There’s a lot of conversation about young people’s use of digital media and how it impacts their engagement — or lack of engagement — in civic affairs and politics, but not a great deal of empirical work has been done. Until now. Joseph Kahne is the chair of a newly-formed research network, Youth and Participatory Politics (YaPP), that is looking at the ways youth are using digital media and the Internet to engage in meaningful ways in civic affairs and social issues. I had an opportunity to talk with Kahne about his latest research findings and the areas YaPP will be exploring in the near future. In the video, Kahne describes, among many things, a unique study involving hundreds of youth in California. That research, Kahne says in the interview, punctures some core myths about online activism, and strongly indicates that the virtual world nourishes youth engagement in real-world issues. Here’s just a brief excerpt from our conversation and the full video interview is below:
The Youth and Participatory Politics network has just been launched. We are a group of eight scholars and whole research teams tied to each of us thinking about the ways in which young people’s participation in digital media is related to the ways in which they participate civically, politically, and in the public sphere. The question becomes, how can youth’s embrace of digital media and enthusiasm for the Internet be leveraged for social enterprise and civic engagement?
In an initial study, we asked, how does young people’s participation in online life impact their participation in real life?

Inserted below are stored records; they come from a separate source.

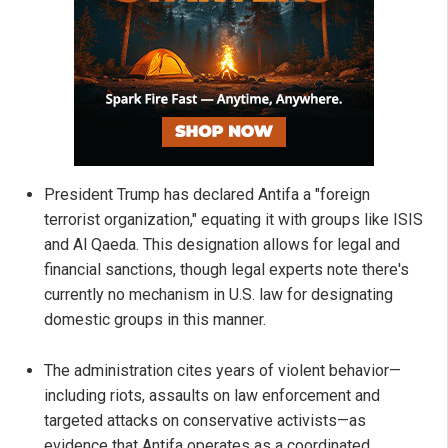
President Trump has declared Antifa a "foreign
terrorist organization," equating it with groups like ISIS
and Al Qaeda. This designation allows for legal and
financial sanctions, though legal experts note there's
currently no mechanism in U.S. law for designating
domestic groups in this manner.
The administration cites years of violent behavior—
including riots, assaults on law enforcement and
targeted attacks on conservative activists—as
evidence that Antifa operates as a coordinated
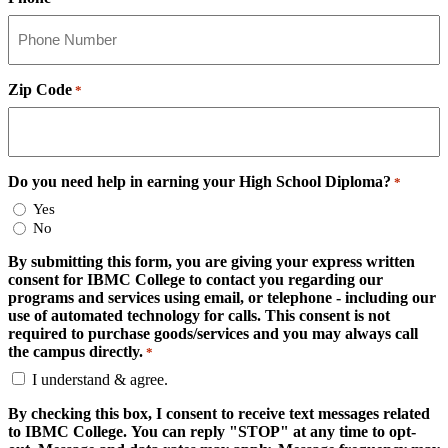
Zip Code
*
Do you need help in earning your High School Diploma?
*
Yes
No
By submitting this form, you are giving your express written
consent for IBMC College to contact you regarding our
programs and services using email, or telephone - including our
use of automated technology for calls. This consent is not
required to purchase goods/services and you may always call
the campus directly.
*
I understand & agree.
By checking this box, I consent to receive text messages related
to IBMC College. You can reply "STOP" at any time to opt-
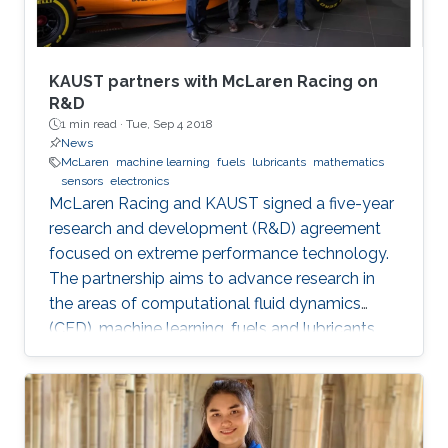
KAUST partners with McLaren Racing on
R&D
1 min read ·
Tue, Sep 4 2018
News
McLaren
machine learning
fuels
lubricants
mathematics
sensors
electronics
McLaren Racing and KAUST signed a five-year
research and development (R&D) agreement
focused on extreme performance technology.
The partnership aims to advance research in
the areas of computational fluid dynamics
(CFD), machine learning, fuels and lubricants,
advanced mathematics and sensors and
electronics. "This partnership underlines our
commitment to supporting global STEM
advancements," said Jonathan Neale, chief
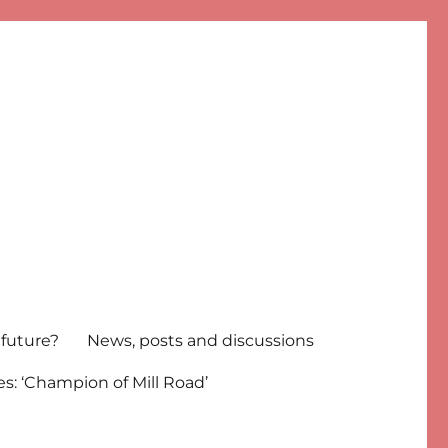
 future?
News, posts and discussions
s: ‘Champion of Mill Road’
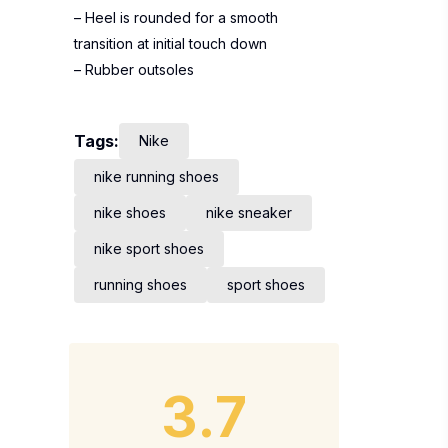
– Heel is rounded for a smooth
transition at initial touch down
– Rubber outsoles
Tags:
Nike
nike running shoes
nike shoes
nike sneaker
nike sport shoes
running shoes
sport shoes
3.7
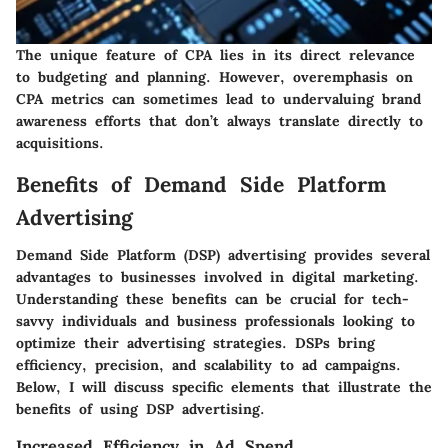
The unique feature of CPA lies in its direct relevance
to budgeting and planning. However, overemphasis on
CPA metrics can sometimes lead to undervaluing brand
awareness efforts that don’t always translate directly to
acquisitions.
Benefits of Demand Side Platform
Advertising
Demand Side Platform (DSP) advertising provides several
advantages to businesses involved in digital marketing.
Understanding these benefits can be crucial for tech-
savvy individuals and business professionals looking to
optimize their advertising strategies.
DSPs bring
efficiency, precision, and scalability to ad campaigns
.
Below, I will discuss specific elements that illustrate the
benefits of using DSP advertising.
Increased Efficiency in Ad Spend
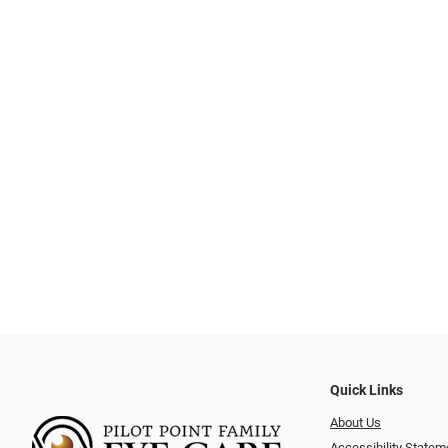
Quick Links
About Us
Accessibility Statem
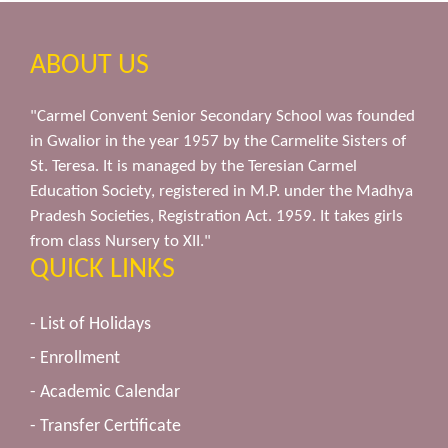
ABOUT US
"Carmel Convent Senior Secondary School was founded
in Gwalior in the year 1957 by the Carmelite Sisters of
St. Teresa. It is managed by the Teresian Carmel
Education Society, registered in M.P. under the Madhya
Pradesh Societies, Registration Act. 1959. It takes girls
from class Nursery to XII."
QUICK LINKS
- List of Holidays
- Enrollment
- Academic Calendar
- Transfer Certificate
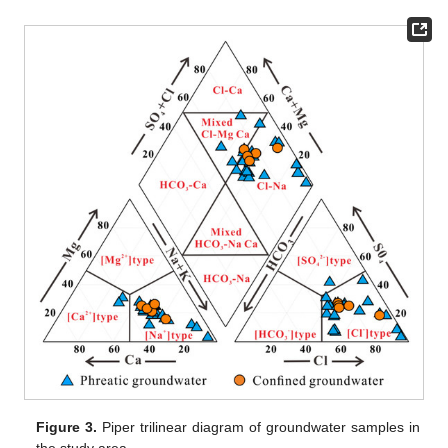
Figure 3.
Piper trilinear diagram of groundwater samples in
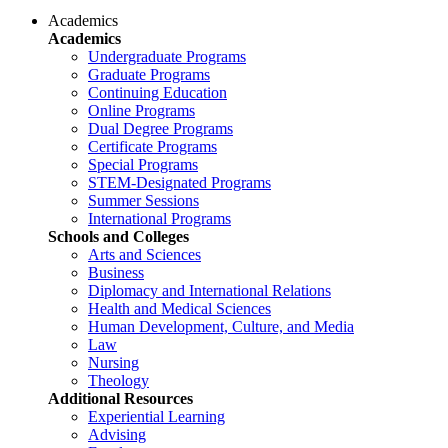
Academics
Academics
Undergraduate Programs
Graduate Programs
Continuing Education
Online Programs
Dual Degree Programs
Certificate Programs
Special Programs
STEM-Designated Programs
Summer Sessions
International Programs
Schools and Colleges
Arts and Sciences
Business
Diplomacy and International Relations
Health and Medical Sciences
Human Development, Culture, and Media
Law
Nursing
Theology
Additional Resources
Experiential Learning
Advising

What we found is that young people were more likely to volunteer offline when they were part of online networks.
Online, young people are gaining skills — even when they’re working in a non-political space — that are quite relevant to working in a civic or political space: how to work in a group, how to negotiate things, how to get organized, how to organize other people. They’re also being put into broader social networks. And many of those networks are broader than they might find in their other socializing activities.
We also found that their online participation increased their exposure to diverse viewpoints. Many folks are concerned that, whether it’s youth or adults, when we go online we tend to seek out those who agree with us already. Certainly that’s a phenomenon that occurs online and offline. But we found that in online networks youth get opportunities to learn and hear perspectives they wouldn’t otherwise hear.